### About this task
In the data below, find the line containing "vfov_deg: 18.0", then set down that line and every later line up to and including the line containing "focal_35mm: 192", exactly.

[Collected data]
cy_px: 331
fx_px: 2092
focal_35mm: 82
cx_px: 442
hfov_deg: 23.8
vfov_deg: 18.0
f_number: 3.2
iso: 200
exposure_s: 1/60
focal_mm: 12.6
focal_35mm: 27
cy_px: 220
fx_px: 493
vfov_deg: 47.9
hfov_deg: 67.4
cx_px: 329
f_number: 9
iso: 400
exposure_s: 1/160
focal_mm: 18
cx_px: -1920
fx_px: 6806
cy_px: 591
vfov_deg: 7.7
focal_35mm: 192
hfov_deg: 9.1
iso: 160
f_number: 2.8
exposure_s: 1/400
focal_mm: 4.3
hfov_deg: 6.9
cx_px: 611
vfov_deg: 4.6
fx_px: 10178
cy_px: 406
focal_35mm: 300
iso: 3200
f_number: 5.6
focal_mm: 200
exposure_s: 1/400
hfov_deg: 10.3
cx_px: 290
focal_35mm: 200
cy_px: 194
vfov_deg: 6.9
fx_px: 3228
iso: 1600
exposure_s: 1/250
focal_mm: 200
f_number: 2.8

---

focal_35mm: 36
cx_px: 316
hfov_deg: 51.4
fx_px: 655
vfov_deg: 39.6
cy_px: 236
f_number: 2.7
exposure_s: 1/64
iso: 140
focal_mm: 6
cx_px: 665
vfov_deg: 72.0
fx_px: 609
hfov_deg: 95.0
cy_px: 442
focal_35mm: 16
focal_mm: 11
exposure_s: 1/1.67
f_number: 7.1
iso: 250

### Solution for this problem
vfov_deg: 18.0
f_number: 3.2
iso: 200
exposure_s: 1/60
focal_mm: 12.6
focal_35mm: 27
cy_px: 220
fx_px: 493
vfov_deg: 47.9
hfov_deg: 67.4
cx_px: 329
f_number: 9
iso: 400
exposure_s: 1/160
focal_mm: 18
cx_px: -1920
fx_px: 6806
cy_px: 591
vfov_deg: 7.7
focal_35mm: 192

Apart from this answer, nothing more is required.